What makes Digit “special” though is that it does not just take a fixed amount of money from your checking account. Instead, it monitors your spending to find how much you can save. Here is how Digit describes their service:
“Digit studies day-to-day spending and income history looking for daily savings opportunities consumers won’t notice. Every 2 or 3 days, Digit transfers some money from a checking account to a secure Digit account. The four main signals that influence Digit’s savings include checking balance, upcoming income, upcoming bills and recent spending patterns. From these variables, Digit derives a non-essential amount you won’t notice based on how you’ve been spending. There is never a transfer of more than you can afford, and there is a no-overdraft guarantee.”
At first glance, Digit seems like a really smart move for most people who struggle to save money. By dynamically setting how much money is taken out of your checking account you can easily and efficiently build a rainy-day fund.
So What’s The Problem?
The big problem with Digit is it charges you a monthly service fee of $2.99 a month! You will earn some of that money back from the interest-bearing Savings Account, but you won’t break even until you have at least $330 in your account. If you’re trying to save money, you should not be spending $36 a year on a service which moves money from one account to another.
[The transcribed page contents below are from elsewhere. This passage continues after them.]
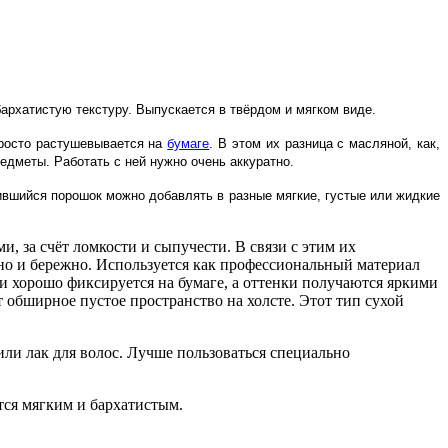
рхатистую текстуру. Выпускается в твёрдом и мягком виде.
просто растушевывается на
бумаге
. В этом их разница с масляной, как,
редметы. Работать с ней нужно очень аккуратно.
ившийся порошок можно добавлять в разные мягкие, густые или жидкие
, за счёт ломкости и сыпучести. В связи с этим их
тно и бережно. Используется как профессиональный материал
сти хорошо фиксируется на бумаге, а оттенки получаются яркими
 обширное пустое пространство на холсте. Этот тип сухой
ли лак для волос. Лучше пользоваться специально
ся мягким и бархатистым.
Moreover, a 1% APR is nothing special. There are several High-Yield Online Savings Accounts that pay over 2% now. Most of them do not have a minimum balance requirement so can start saving with as little as $1.
Alternatives To Digit?
You could replicate almost everything Digit does by simply opening a HYSA and then scheduling monthly deposits from your checking account. You will have to choose a fixed amount to transfer each month, but you can always start small and gradually increase over time. I recommend starting with the $3 a month you will save by NOT using Digit.